## Text for analysis:
........
She doesn’t seem to be able to keep friends by the sounds of it.
She didn’t support you but expects support.
She sounds very very selfish and it’s a one sided friendship.
Distance yourself. You are not responsible for her.

ChrisPrattsFace · 04/05/2020 20:06

My sister in law is the same, but on Facebook. ‘Not one person as bothered to ask if I’m ok in weeks’ etc when my mum messages her and drops round almost every day.
I would just say it must have been a mix up as you check in almost daily with her and leave the awkwardness in her court!

DarklyDreamingDexter · 04/05/2020 20:07

I’d reply saying something like “You’ve sent this to me rather than Susan. Sorry you feel this way, but if you haven’t noticed me checking in on you almost everyday for the past four years, apart from when I changed phones recently, it makes me feel like I shouldn’t bother at all.” Then see how she responds. If she’s apologises, fine, maybe it was a mistake. If she responds in a nasty way, reduce contact or go NC. Just because she has cancer doesn’t stop her being a rude, ungrateful cow. You don’t deserve to be treated like a doormat by anyone.

StoneofDestiny · 04/05/2020 20:09

TorkTork has it nailed

ScarletFever · 04/05/2020 20:10

as you have no idea who susan is, is it possible the name got autocorrected?
........
## Dataset:
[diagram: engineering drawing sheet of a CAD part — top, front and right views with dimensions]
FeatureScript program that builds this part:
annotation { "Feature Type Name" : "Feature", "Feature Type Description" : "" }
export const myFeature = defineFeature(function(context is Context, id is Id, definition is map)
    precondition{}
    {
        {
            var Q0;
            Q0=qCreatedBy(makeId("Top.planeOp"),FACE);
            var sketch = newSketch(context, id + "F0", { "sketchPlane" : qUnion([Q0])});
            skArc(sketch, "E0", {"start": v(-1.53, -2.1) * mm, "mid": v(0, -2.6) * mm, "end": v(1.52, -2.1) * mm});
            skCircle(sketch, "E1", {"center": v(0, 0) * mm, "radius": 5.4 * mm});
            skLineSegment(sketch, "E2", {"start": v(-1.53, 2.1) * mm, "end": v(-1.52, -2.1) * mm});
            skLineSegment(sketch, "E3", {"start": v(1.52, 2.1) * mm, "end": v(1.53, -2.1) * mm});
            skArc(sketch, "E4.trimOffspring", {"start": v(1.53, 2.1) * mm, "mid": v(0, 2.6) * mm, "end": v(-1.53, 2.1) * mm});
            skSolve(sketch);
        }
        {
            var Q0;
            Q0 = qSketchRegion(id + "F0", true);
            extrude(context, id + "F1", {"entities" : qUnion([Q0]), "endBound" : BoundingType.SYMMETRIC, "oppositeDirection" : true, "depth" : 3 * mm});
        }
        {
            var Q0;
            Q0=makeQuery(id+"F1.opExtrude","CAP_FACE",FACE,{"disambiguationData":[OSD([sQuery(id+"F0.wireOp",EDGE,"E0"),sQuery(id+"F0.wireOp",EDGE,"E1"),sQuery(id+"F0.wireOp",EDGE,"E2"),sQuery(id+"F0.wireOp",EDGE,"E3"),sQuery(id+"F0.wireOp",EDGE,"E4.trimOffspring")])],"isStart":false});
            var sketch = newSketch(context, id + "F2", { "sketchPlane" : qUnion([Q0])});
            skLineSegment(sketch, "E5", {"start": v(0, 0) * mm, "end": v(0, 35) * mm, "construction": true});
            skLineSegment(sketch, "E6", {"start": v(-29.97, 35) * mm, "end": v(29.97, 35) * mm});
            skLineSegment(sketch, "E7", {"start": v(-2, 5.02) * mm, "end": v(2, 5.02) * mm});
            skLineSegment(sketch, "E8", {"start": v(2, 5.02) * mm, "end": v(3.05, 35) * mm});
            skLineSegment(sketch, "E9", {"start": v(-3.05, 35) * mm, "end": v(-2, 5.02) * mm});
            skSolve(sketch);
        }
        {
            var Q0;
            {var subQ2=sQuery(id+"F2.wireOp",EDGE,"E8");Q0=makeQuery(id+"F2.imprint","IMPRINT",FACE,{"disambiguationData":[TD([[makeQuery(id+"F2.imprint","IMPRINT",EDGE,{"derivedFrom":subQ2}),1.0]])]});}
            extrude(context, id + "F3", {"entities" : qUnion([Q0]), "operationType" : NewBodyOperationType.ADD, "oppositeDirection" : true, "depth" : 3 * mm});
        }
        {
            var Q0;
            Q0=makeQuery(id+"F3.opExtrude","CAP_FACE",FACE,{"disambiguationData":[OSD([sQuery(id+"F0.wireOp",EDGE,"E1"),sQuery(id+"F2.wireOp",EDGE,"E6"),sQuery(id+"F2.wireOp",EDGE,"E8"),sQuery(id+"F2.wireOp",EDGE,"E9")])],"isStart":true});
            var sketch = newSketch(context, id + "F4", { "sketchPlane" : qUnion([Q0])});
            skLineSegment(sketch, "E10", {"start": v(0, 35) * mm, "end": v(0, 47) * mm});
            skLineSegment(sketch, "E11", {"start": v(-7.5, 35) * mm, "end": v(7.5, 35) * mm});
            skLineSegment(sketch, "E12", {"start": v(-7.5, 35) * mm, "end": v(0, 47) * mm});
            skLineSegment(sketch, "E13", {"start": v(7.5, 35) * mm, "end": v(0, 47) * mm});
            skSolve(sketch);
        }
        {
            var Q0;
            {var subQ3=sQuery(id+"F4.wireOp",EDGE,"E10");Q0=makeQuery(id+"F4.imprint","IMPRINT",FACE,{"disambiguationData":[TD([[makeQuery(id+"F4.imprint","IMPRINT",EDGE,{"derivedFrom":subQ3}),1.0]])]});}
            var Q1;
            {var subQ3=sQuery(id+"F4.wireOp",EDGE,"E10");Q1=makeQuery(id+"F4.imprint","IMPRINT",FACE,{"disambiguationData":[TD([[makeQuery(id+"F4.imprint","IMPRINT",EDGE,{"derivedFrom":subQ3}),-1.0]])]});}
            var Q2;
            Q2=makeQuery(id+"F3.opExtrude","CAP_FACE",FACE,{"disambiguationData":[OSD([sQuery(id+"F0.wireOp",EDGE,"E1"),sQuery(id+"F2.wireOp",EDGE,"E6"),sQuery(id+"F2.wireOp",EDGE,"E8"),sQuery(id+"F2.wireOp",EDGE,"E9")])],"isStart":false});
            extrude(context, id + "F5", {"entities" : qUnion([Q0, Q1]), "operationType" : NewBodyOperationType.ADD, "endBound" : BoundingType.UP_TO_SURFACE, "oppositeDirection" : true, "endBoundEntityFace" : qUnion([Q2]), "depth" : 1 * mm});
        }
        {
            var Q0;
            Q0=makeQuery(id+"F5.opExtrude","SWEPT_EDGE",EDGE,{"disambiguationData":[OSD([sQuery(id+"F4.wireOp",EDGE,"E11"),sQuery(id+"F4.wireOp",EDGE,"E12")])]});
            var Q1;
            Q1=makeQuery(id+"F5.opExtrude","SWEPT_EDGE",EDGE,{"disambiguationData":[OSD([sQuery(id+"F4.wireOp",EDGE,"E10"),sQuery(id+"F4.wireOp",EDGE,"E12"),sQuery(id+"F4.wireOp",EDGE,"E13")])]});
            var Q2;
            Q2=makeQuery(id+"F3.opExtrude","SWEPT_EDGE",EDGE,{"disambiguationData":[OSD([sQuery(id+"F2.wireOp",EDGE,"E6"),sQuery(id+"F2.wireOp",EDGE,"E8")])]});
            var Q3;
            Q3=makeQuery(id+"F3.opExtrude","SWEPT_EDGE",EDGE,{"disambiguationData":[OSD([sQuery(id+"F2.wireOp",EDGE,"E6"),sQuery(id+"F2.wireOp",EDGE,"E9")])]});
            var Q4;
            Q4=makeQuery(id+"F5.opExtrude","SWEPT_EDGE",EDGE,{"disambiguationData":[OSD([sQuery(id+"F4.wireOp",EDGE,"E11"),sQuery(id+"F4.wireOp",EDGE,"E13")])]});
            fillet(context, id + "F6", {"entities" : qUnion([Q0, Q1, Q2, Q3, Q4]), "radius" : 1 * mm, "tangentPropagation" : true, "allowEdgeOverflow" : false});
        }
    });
........
## What is needed:
In the forum thread above, shorten the paragraph that begins "I’d reply saying something like" and present it as a bulleted list that keeps its main points.

## Answer:
- Reply that the message was sent to you instead of Susan.
- Say you're sorry she feels that way, but you've checked in on her almost every day for four years, apart from when you recently changed phones.
- Tell her that if she hasn't noticed this, it makes you feel you shouldn't bother at all.
- If she apologizes, accept it as a possible mistake.
- If she responds nastily, reduce contact or go NC.
- Having cancer doesn't stop her from being rude and ungrateful.
- You don't deserve to be treated like a doormat by anyone.